Nous (2021) est une sorte de road-movie qui a tendance à (hélas) fréquemment perdre le spectateur en cours de route. Bien que cela soit volontaire, pas une seule fois Alice Diop ne prendra la peine de nous donner des informations sur les lieux qu’elle filme, si bien que, les spectateurs qui ne connaissent pas le 93 risquent fort d’être déboussolés en manquant de repaires. Pour ma part, comme je réside dans ce département, j’avais quelques facilités pour m’y repérer, mais il est regrettable que la réalisatrice ait préféré laisser planer des zones d’ombres.
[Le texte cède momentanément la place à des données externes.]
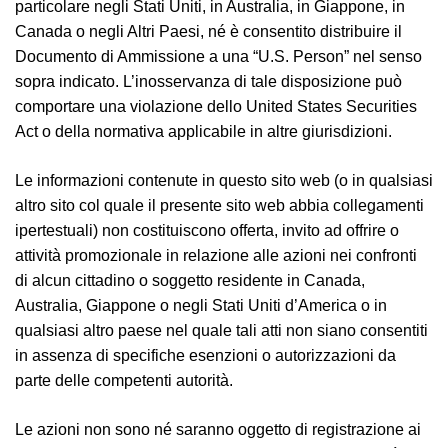
particolare negli Stati Uniti, in Australia, in Giappone, in
Canada o negli Altri Paesi, né è consentito distribuire il
Documento di Ammissione a una “U.S. Person” nel senso
sopra indicato. L’inosservanza di tale disposizione può
comportare una violazione dello United States Securities
Act o della normativa applicabile in altre giurisdizioni.
Le informazioni contenute in questo sito web (o in qualsiasi
altro sito col quale il presente sito web abbia collegamenti
ipertestuali) non costituiscono offerta, invito ad offrire o
attività promozionale in relazione alle azioni nei confronti
di alcun cittadino o soggetto residente in Canada,
Australia, Giappone o negli Stati Uniti d’America o in
qualsiasi altro paese nel quale tali atti non siano consentiti
in assenza di specifiche esenzioni o autorizzazioni da
parte delle competenti autorità.
Le azioni non sono né saranno oggetto di registrazione ai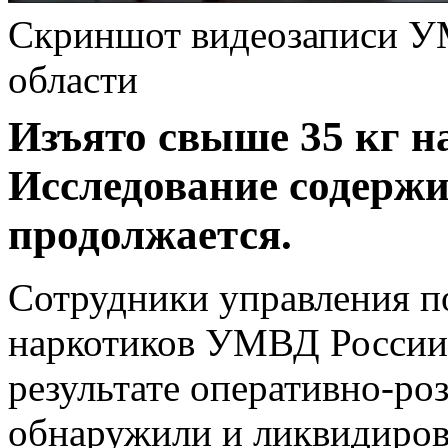
Скриншот видеозаписи У
области
Изъято свыше 35 кг н
Исследование содерж
продолжается.
Сотрудники управления п
наркотиков УМВД России 
результате оперативно-р
обнаружили и ликвидиров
On reconnaîtra entre-autres, la gare de Sevran-Beaudottes, la Basilique de Saint-Denis (avec sa crypte), la gare du Stade-de-France, Drancy et son mémorial de la Shoah, le Bourget, le parc départemental du Sausset ou encore la forêt de Fontainebleau.
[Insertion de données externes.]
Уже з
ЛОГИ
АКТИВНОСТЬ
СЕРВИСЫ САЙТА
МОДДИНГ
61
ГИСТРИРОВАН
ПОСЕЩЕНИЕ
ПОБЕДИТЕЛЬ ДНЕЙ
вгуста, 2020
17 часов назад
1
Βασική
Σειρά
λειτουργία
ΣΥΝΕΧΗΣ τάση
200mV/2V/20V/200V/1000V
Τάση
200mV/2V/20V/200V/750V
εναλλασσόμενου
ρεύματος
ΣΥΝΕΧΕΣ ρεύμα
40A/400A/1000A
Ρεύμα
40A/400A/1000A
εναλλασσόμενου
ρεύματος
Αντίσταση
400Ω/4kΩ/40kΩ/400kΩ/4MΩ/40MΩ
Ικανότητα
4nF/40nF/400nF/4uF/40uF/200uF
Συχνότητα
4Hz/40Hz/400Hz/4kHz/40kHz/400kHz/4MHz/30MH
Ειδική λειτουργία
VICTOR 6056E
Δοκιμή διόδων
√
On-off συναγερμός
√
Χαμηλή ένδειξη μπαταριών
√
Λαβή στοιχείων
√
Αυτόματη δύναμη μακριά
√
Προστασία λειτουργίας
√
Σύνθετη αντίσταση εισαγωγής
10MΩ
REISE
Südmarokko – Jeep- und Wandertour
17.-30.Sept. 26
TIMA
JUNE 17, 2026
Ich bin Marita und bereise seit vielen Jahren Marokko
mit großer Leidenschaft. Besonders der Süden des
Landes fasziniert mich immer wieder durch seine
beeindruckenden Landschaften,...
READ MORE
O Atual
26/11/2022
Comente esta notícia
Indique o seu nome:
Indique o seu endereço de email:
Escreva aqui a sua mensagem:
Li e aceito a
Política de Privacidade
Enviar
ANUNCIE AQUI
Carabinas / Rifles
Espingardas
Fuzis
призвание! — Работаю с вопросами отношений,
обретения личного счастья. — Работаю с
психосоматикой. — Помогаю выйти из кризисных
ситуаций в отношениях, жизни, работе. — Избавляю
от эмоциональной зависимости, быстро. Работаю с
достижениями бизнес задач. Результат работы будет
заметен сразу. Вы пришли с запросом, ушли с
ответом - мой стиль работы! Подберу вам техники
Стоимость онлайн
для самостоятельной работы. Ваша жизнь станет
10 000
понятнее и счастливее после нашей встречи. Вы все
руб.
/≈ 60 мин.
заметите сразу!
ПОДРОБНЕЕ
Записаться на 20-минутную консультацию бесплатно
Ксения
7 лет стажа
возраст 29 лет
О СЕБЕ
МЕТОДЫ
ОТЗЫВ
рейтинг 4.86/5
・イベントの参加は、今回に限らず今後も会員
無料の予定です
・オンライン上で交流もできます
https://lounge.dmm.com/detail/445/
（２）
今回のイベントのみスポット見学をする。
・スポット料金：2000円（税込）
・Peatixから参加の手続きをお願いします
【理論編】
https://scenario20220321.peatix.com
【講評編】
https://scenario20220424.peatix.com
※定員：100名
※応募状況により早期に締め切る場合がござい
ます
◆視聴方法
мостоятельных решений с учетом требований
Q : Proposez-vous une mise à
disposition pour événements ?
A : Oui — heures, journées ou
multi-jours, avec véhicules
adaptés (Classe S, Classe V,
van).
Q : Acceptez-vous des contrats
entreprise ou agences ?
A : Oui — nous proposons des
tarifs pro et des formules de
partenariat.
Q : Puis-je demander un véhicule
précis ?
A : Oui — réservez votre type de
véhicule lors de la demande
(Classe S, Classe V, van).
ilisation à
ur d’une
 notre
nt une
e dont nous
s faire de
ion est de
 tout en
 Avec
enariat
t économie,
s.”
Avec ses 120 minutes au compteur, le film accuse fréquemment des longueurs, la réalisatrice privilégiant les plans longs, sans coupe, quitte à filmer des scènes sans grande importance. En suivant la ligne du RER, elle filme ses passagers au grès de quelques rencontres, on y croise un ferrailleur, une infirmière à domicile (la sœur de la réalisatrice), une femme de ménage, un écrivain ou encore le suiveur d'une chasse à courre, le tout entrecoupé par des images d’archive qu’elle ou sa sœur avait filmé (on y croise notamment sa mère et son père).
C’est d’ailleurs à travers ces instants plus personnels que le film prend réellement toute son ampleur. Ça dénote totalement avec le reste du récit, son histoire personnelle (seules scènes qu’elle accompagne en voix-off) ainsi que les échanges avec sa sœur s’avèrent bien plus intéressants que le reste du film. On sent un réel décalage entre ce qu’elle filme de la vie quotidienne avec ses habitants et sa propre histoire avec ses parents immigrés sénégalais.
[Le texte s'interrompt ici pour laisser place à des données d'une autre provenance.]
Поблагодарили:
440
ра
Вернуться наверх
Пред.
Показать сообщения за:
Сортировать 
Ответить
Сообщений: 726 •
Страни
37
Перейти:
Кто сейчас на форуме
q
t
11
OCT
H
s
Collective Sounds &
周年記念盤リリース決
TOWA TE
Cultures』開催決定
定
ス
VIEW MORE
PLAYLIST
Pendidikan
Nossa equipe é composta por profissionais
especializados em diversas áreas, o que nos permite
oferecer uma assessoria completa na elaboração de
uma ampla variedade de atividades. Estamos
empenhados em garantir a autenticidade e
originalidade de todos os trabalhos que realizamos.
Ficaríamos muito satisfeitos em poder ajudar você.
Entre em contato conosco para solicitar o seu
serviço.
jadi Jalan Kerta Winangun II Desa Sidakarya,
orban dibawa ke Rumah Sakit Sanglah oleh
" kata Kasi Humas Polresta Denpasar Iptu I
Des moments de flottement viennent constamment casser le rythme du film, sans oublier l’étrange immersion en pleine forêt où l’on finit par comprendre où veut en venir la cinéaste. Elle montre l’opposition flagrante entre les classes populaires et les classes supérieures, avec d’un côté, le Nord de la ligne du RER avec ses cités et le trafic autoroutier (source de pollution sonore) et de l’autre, le Sud de la ligne, avec la forêt verdoyante et cette chasse à courre avec le rallye de Fontainebleau.
Des portraits épars à l’image du melting-pot qui compose la Seine-Saint-Denis, un voyage multiculturel et contemplatif qui aurait gagné à être présenté de façon différente.